The reply should hold every line of the data below, unchanged, and none of the pictures.

═════ Listed records ═════

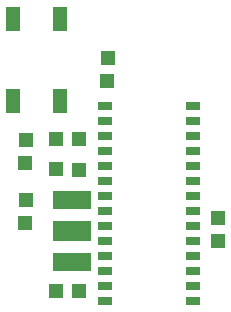
<source format=gbr>
%FSTAX24Y24*%
%MOIN*%
%IN /Users/danny/Documents/edesigns/square_inch/GerberFiles/SPASTE1.GBR *%
%ADD10R,0.0472X0.0787*%
%ADD11R,0.0500X0.0250*%
%ADD12R,0.0500X0.0500*%
%ADD13R,0.1260X0.0591*%
%ADD14R,0.1260X0.0669*%
D12*X008297Y002183D03*D11*X007448Y002193D03*X004528Y003193D03*D10*
X003025Y0096D03*D12*X004606Y00752D03*D11*X004528Y006693D03*D10*
X00145Y0096D03*Y006844D03*X003025D03*D12*X004616Y00829D03*
X00189Y005551D03*X002891Y005601D03*X003661Y004567D03*D11*
X004528Y005693D03*D12*X003661Y005591D03*D11*X004528Y006193D03*
X007448Y003193D03*Y003693D03*Y004193D03*Y005693D03*Y006693D03*
X004528Y005193D03*Y004693D03*Y004193D03*Y003693D03*Y002693D03*D13*
X003425Y003543D03*D11*X004528Y002193D03*D13*X003425Y001496D03*D11*
X007448Y001693D03*X004528D03*Y001193D03*Y000193D03*D14*
X003425Y00252D03*D12*X00189Y003543D03*X00188Y004781D03*
X002891Y000522D03*X00188Y002773D03*X002891Y004577D03*D11*
X007448Y006193D03*X004528Y000693D03*D12*X003661Y000512D03*D11*
X007448Y005193D03*Y004693D03*Y001193D03*Y000693D03*Y000193D03*
Y002693D03*D12*X008307Y002953D03*
M02*
</source>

═════

▸ Exercise output:
<source format=gbr>
%FSTAX24Y24*%
%MOIN*%
%IN /Users/danny/Documents/edesigns/square_inch/GerberFiles/SPASTE1.GBR *%
%ADD10R,0.0472X0.0787*%
%ADD11R,0.0500X0.0250*%
%ADD12R,0.0500X0.0500*%
%ADD13R,0.1260X0.0591*%
%ADD14R,0.1260X0.0669*%
D12*X008297Y002183D03*D11*X007448Y002193D03*X004528Y003193D03*D10*
X003025Y0096D03*D12*X004606Y00752D03*D11*X004528Y006693D03*D10*
X00145Y0096D03*Y006844D03*X003025D03*D12*X004616Y00829D03*
X00189Y005551D03*X002891Y005601D03*X003661Y004567D03*D11*
X004528Y005693D03*D12*X003661Y005591D03*D11*X004528Y006193D03*
X007448Y003193D03*Y003693D03*Y004193D03*Y005693D03*Y006693D03*
X004528Y005193D03*Y004693D03*Y004193D03*Y003693D03*Y002693D03*D13*
X003425Y003543D03*D11*X004528Y002193D03*D13*X003425Y001496D03*D11*
X007448Y001693D03*X004528D03*Y001193D03*Y000193D03*D14*
X003425Y00252D03*D12*X00189Y003543D03*X00188Y004781D03*
X002891Y000522D03*X00188Y002773D03*X002891Y004577D03*D11*
X007448Y006193D03*X004528Y000693D03*D12*X003661Y000512D03*D11*
X007448Y005193D03*Y004693D03*Y001193D03*Y000693D03*Y000193D03*
Y002693D03*D12*X008307Y002953D03*
M02*
</source>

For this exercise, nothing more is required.